What We Wish We'd Known
What We With We’d Known is a short opinion column that features advice from Women’s Caucus members about a particular aspect of surviving academic life. In this column, Angela Potochnik, an Associate Professor of Philosophy and Director of the Center for Public Engagement with Science at the University of Cincinnati, shares her wisdom concerning the values and challenges of organizing conferences, workshops, or similar events. To suggest future topics or volunteer as a writer for a future column, contact Kino Zhao at firstname.lastname@example.org.
By Angela Potochnik
One of the choices every academic faces, often starting in graduate school, is how active to be in organizing conferences, workshops, and the like. Here are a few considerations you might want to keep in mind when deciding whether and to what degree to pursue event organizing and whether to agree to accept an opportunity to organize when one presents itself. First, I’ll say explicitly, though this probably won’t come as a surprise to many: planning events can take an incredible amount of time and effort. Some people thrive on that, but for others, this can take up time in the work day that they would like to—or should—put toward something else. (For the most part, I’m in the latter group.) I also find that if I’m involved in the logistics of planning an event, I have a hard time focusing on the actual philosophy going on, which diminishes one of the benefits that can come from organizing events.
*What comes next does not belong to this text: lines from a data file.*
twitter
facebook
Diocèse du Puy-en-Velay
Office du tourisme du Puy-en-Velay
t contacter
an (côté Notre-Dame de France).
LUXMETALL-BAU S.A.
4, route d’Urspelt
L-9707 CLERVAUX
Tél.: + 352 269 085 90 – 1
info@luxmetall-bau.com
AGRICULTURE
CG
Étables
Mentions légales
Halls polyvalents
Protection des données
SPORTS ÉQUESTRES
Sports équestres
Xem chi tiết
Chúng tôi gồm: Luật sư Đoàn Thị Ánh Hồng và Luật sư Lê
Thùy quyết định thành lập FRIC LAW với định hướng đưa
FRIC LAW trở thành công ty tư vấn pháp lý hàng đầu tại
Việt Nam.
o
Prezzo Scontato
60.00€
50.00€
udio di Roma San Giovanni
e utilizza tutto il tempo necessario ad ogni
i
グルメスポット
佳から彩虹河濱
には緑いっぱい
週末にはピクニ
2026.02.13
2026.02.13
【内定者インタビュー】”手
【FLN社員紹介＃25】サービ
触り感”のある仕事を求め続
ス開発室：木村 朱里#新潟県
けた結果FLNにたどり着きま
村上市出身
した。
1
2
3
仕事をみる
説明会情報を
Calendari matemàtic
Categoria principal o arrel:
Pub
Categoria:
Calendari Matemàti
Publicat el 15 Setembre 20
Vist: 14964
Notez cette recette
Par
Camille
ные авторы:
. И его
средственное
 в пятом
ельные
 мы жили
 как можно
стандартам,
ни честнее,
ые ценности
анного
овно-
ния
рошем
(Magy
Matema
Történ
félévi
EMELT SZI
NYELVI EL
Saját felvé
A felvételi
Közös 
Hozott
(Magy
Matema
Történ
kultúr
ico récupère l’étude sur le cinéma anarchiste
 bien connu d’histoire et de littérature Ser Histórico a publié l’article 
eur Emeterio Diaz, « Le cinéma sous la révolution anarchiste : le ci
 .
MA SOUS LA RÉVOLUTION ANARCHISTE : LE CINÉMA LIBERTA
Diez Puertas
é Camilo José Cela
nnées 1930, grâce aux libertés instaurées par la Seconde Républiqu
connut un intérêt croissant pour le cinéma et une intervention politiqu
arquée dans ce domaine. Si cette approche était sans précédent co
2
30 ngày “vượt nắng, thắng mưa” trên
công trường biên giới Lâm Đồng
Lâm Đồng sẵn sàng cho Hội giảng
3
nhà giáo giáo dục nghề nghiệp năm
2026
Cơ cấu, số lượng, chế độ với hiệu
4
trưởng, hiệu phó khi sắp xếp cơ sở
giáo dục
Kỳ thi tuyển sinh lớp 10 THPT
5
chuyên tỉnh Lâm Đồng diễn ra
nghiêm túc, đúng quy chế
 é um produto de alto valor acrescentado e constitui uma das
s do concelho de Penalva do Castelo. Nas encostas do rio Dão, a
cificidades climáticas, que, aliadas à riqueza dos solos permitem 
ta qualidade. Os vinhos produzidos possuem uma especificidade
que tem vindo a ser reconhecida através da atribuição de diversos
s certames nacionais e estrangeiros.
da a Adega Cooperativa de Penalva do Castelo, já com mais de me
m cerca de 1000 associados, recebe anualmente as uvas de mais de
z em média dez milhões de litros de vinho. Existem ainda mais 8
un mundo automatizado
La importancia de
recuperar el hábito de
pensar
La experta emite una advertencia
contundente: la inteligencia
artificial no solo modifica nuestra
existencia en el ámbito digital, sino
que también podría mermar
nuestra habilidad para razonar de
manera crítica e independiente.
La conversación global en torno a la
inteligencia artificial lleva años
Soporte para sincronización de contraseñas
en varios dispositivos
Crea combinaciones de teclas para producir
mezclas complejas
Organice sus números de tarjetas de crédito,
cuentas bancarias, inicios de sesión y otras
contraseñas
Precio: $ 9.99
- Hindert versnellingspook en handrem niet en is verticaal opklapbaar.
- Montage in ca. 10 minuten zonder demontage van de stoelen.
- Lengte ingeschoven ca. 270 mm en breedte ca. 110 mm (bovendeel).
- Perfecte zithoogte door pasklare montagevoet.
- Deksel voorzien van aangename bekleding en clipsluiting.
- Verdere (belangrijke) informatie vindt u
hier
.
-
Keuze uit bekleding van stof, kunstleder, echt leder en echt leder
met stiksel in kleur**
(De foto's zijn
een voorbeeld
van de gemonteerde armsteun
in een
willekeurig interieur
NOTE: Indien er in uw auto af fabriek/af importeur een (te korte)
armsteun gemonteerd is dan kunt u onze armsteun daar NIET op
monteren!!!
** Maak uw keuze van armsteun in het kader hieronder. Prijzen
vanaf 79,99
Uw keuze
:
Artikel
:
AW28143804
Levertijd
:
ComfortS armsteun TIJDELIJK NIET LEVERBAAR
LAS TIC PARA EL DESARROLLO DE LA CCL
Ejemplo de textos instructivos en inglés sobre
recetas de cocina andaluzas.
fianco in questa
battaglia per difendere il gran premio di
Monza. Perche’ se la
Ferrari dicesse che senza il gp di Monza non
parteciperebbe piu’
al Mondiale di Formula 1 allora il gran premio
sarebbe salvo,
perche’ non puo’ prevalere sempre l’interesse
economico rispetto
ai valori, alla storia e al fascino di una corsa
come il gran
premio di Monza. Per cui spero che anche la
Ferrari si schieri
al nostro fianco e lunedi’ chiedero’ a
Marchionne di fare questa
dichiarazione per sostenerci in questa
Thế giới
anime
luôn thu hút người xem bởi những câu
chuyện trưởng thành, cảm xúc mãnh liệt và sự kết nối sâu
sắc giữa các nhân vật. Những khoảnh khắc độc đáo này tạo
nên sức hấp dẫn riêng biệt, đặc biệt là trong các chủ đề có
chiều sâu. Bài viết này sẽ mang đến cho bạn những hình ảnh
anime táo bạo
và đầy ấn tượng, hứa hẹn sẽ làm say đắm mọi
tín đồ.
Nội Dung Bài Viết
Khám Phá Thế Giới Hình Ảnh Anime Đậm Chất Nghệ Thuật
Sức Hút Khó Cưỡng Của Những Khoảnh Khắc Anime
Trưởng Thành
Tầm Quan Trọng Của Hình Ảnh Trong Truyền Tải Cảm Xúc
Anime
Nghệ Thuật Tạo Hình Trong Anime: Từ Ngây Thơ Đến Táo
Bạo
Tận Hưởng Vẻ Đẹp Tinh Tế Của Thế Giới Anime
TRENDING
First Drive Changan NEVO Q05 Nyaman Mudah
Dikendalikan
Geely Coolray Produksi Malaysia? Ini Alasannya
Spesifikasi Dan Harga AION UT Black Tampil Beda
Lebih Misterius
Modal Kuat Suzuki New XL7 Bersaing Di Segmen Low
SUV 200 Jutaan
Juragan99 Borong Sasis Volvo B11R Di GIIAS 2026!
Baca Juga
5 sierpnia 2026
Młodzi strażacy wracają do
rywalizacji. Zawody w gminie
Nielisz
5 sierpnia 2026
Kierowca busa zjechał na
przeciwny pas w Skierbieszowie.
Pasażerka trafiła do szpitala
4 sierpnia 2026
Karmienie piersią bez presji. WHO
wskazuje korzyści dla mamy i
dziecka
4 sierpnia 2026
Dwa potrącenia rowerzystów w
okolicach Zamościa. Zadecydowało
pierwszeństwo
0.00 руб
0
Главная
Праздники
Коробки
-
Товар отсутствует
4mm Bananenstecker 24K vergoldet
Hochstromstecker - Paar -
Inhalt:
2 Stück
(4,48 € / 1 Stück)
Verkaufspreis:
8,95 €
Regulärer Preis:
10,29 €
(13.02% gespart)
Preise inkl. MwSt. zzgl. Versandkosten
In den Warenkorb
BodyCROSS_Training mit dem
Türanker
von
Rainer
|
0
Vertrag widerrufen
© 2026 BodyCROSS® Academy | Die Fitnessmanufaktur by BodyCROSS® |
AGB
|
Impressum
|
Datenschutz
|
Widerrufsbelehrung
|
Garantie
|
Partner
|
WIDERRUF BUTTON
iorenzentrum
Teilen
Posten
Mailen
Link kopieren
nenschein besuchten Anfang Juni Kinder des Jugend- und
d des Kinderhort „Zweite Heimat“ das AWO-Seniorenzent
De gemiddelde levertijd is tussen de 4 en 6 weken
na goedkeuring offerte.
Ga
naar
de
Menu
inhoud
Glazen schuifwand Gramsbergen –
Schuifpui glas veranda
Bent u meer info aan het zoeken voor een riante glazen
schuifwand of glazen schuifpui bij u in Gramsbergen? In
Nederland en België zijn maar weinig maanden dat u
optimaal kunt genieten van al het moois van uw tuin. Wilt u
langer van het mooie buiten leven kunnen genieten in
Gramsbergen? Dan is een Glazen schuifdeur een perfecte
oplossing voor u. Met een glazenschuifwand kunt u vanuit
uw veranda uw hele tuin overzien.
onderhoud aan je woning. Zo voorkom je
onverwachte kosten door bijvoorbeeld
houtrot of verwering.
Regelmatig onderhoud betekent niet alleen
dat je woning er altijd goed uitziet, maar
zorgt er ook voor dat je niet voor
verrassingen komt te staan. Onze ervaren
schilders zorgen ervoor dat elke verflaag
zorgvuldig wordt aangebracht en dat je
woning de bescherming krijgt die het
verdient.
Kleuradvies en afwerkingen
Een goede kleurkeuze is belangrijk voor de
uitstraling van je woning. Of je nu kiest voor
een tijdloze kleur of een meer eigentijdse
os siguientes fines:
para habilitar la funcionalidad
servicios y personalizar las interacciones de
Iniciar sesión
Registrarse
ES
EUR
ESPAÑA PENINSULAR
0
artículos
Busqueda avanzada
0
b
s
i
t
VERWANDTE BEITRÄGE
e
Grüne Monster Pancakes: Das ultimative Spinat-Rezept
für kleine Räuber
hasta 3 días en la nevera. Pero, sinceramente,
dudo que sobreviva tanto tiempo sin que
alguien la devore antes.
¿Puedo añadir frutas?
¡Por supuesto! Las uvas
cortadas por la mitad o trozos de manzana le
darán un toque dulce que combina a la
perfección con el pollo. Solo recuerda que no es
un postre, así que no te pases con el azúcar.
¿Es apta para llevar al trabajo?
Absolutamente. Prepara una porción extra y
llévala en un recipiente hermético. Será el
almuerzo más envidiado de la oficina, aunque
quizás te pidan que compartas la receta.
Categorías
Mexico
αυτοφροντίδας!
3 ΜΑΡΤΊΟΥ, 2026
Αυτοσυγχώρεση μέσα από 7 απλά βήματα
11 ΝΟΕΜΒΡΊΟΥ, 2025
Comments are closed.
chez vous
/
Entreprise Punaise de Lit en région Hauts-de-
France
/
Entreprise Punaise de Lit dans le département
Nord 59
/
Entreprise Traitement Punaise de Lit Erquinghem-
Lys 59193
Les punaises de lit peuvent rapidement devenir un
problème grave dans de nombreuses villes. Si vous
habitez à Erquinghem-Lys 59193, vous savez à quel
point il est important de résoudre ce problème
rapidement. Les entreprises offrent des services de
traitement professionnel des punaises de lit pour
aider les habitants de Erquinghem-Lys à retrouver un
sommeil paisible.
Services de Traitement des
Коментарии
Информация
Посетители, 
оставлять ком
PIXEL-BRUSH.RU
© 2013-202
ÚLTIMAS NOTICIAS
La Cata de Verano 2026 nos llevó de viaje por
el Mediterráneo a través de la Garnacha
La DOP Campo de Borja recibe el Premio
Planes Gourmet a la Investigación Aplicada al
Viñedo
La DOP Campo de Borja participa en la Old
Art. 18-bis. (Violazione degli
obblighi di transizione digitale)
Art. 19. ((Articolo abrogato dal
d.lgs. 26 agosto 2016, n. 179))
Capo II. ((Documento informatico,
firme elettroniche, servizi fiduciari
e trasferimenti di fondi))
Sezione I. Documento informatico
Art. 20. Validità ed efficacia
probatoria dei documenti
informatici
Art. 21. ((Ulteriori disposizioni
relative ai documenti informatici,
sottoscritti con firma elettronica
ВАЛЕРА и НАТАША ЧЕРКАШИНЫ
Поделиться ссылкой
Upsides to organizing conferences, workshops, or the like can include the opportunity to gather together people who you really want to hear speak, or who can address a topic you want to hear addressed. You are also contributing to your visibility by serving as the organizer, though I suspect early-career philosophers tend to overestimate the value of this (while underestimating the amount of scutwork organizing will involve). You also create a special role for yourself in the event, which can be enjoyable. These are self-interested considerations. There are also pro-social upsides, such as contributing to your academic community and, at least in a subtle way, shaping the field in virtue of the sort of event you dream up or put your energy toward supporting. In any case, I think it’s a good idea to keep in mind your answers to the following questions when making the choice of whether to put your work toward an event. What do you gain (personally or professionally) from organizing the event? What do your communities (local academic community, local broader community, and/or broader academic community) gain from this event, and from you playing an organizational role in the event? How are these communities served by the event taking place? And, what in your life (professional and personal) will the time you spend organizing replace?